The European Centre for Disease Prevention and Control (ECDC) has released its updated travel map, which shows all of Portugal and most of Spain as having turned red again.
1. Updates according to the new map
This latest version of the map does not show much change from the previous version, apart from the changes in southern Europe. Portugal, previously orange, is now red whilst Spain has only two orange regions left (Galicia and Castilla–La Mancha). The previous update had already listed Catalonia, Valencia, Andalusia, the Canary Islands and some other regions as red, whilst this update added the Basque Country, Murcia and the Balearic Islands (including Mallorca and Ibiza) to this as well. Germany, Italy, Austria, Hungary, Croatia and France are entirely green (except for a few French overseas territories), whilst the Greek island of Crete has gone from green to orange, matching Athens and Rhodes which already had that colour. Belgium remains the same as last week, with the Brussels-Capital Region in orange and Flanders and Wallonia green. According to experts this is likely to change soon, as they stated at a press conference on Wednesday that Flanders and Wallonia will likely turn orange again soon.
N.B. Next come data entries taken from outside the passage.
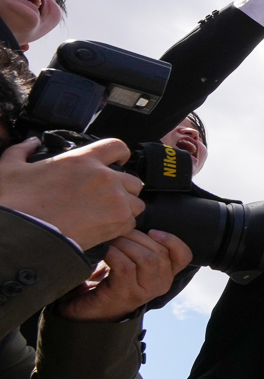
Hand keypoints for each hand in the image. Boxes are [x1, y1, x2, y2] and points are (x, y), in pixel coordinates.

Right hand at [0, 138, 143, 249]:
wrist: (22, 235)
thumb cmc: (16, 202)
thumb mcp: (9, 168)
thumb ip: (22, 151)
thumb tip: (31, 143)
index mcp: (82, 159)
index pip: (117, 147)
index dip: (120, 154)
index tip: (119, 161)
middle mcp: (104, 177)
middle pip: (133, 179)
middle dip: (123, 187)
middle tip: (107, 196)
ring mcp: (114, 200)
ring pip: (136, 202)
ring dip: (125, 207)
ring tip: (106, 214)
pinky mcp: (117, 223)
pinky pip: (131, 223)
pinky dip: (121, 226)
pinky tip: (104, 228)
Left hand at [57, 229, 192, 321]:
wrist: (88, 305)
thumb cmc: (111, 278)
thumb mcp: (134, 261)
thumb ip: (144, 246)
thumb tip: (138, 217)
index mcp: (166, 274)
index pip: (183, 256)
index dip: (172, 240)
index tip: (153, 231)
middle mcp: (160, 284)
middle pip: (159, 253)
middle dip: (136, 236)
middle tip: (117, 231)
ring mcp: (144, 291)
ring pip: (146, 259)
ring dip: (125, 244)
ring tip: (110, 240)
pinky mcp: (125, 293)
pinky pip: (126, 267)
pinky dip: (114, 254)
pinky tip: (104, 251)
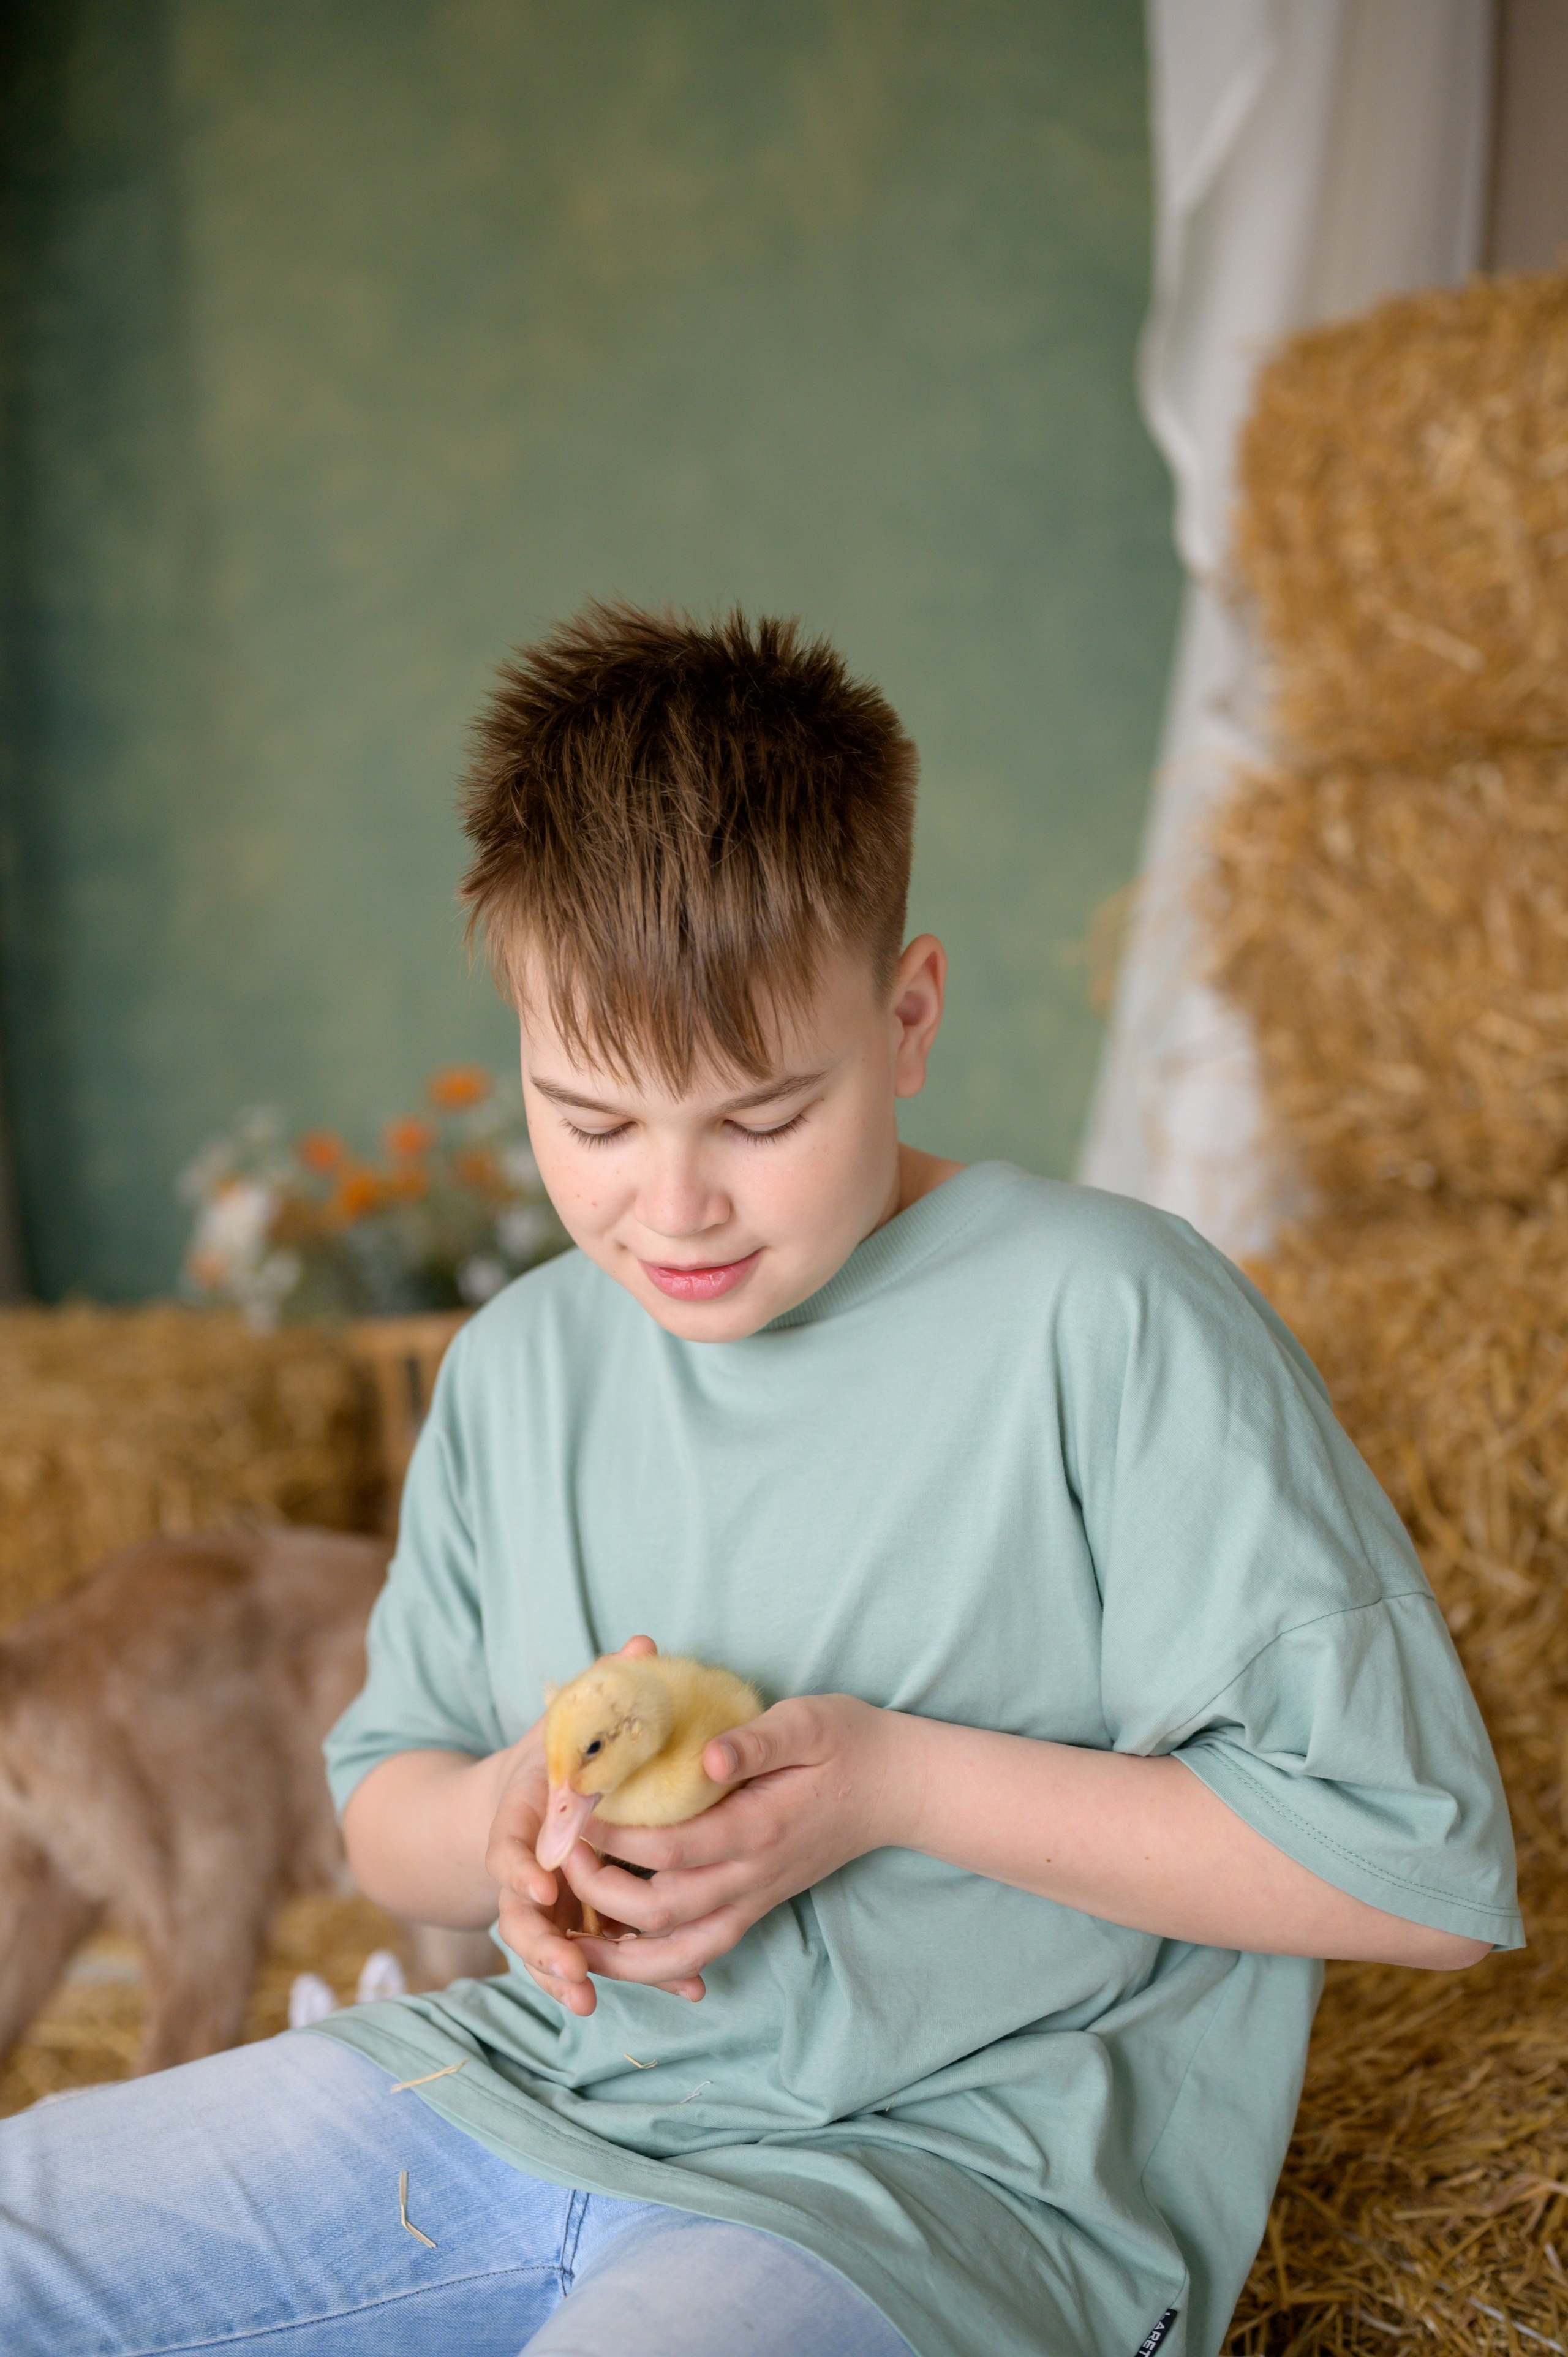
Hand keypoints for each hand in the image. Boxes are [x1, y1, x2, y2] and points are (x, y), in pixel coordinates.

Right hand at [484, 1636, 704, 2017]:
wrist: (519, 1799)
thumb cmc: (553, 1755)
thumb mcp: (567, 1720)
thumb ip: (601, 1688)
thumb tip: (644, 1641)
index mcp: (518, 1819)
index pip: (504, 1849)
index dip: (518, 1870)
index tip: (542, 1887)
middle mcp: (523, 1871)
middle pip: (518, 1917)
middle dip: (540, 1948)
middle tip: (572, 1969)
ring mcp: (543, 1906)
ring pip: (545, 1949)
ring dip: (565, 1977)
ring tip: (590, 2002)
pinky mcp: (571, 1925)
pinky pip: (592, 1955)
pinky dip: (629, 1975)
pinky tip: (681, 1991)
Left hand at [555, 1693, 904, 1998]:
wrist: (898, 1788)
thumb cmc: (848, 1743)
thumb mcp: (808, 1723)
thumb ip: (755, 1742)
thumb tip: (704, 1757)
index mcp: (759, 1829)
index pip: (672, 1848)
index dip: (615, 1837)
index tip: (573, 1810)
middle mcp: (753, 1877)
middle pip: (662, 1909)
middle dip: (600, 1889)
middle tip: (560, 1853)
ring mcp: (755, 1898)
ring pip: (678, 1952)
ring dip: (619, 1955)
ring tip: (567, 1938)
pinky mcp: (755, 1905)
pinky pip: (698, 1951)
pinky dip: (653, 1965)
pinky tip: (616, 1952)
Updated 🚦 maps are online!
— ECDC (@ECDC_EU) July 8, 2021
These maps aim to support the @EUCouncil recommendation on travel measures in the EU during #COVID19 pandemic.
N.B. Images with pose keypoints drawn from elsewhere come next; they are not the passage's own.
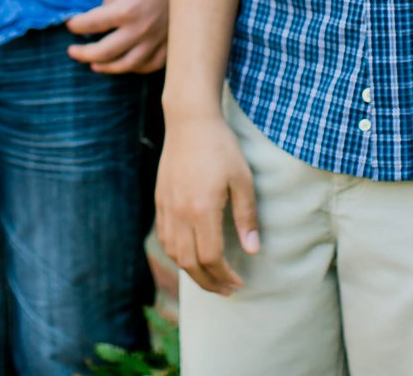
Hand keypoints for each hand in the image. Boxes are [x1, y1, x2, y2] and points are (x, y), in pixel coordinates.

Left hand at [66, 0, 168, 73]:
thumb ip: (108, 0)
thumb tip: (99, 19)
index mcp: (126, 9)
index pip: (91, 24)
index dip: (76, 25)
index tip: (70, 25)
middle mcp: (140, 29)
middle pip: (105, 52)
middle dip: (84, 53)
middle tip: (73, 52)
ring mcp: (156, 39)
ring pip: (128, 64)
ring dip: (107, 67)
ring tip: (95, 65)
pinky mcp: (169, 43)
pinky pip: (151, 64)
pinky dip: (136, 67)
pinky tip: (126, 64)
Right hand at [155, 110, 260, 294]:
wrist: (190, 122)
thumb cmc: (221, 147)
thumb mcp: (243, 180)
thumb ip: (247, 217)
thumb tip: (253, 250)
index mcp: (202, 210)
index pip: (211, 257)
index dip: (225, 275)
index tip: (239, 282)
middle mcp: (180, 213)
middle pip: (189, 263)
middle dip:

Color-blind friendly map in next tweet.
Disclaimers in following tweets.https://t.co/CcBVx6SBfD pic.twitter.com/A5QvE4YYOI
2. The meaning of the map
The European colour codes of the ECDC travel map are used by Member States to impose conditions on returning travellers, for example mandatory testing or quarantine, and are also taken into account regarding for the admission of travellers in their own countries. Member States are not allowed to impose extra restrictions on travellers coming from a green area, however they could demand a negative test and/or quarantine from (unvaccinated) travellers coming from orange zones.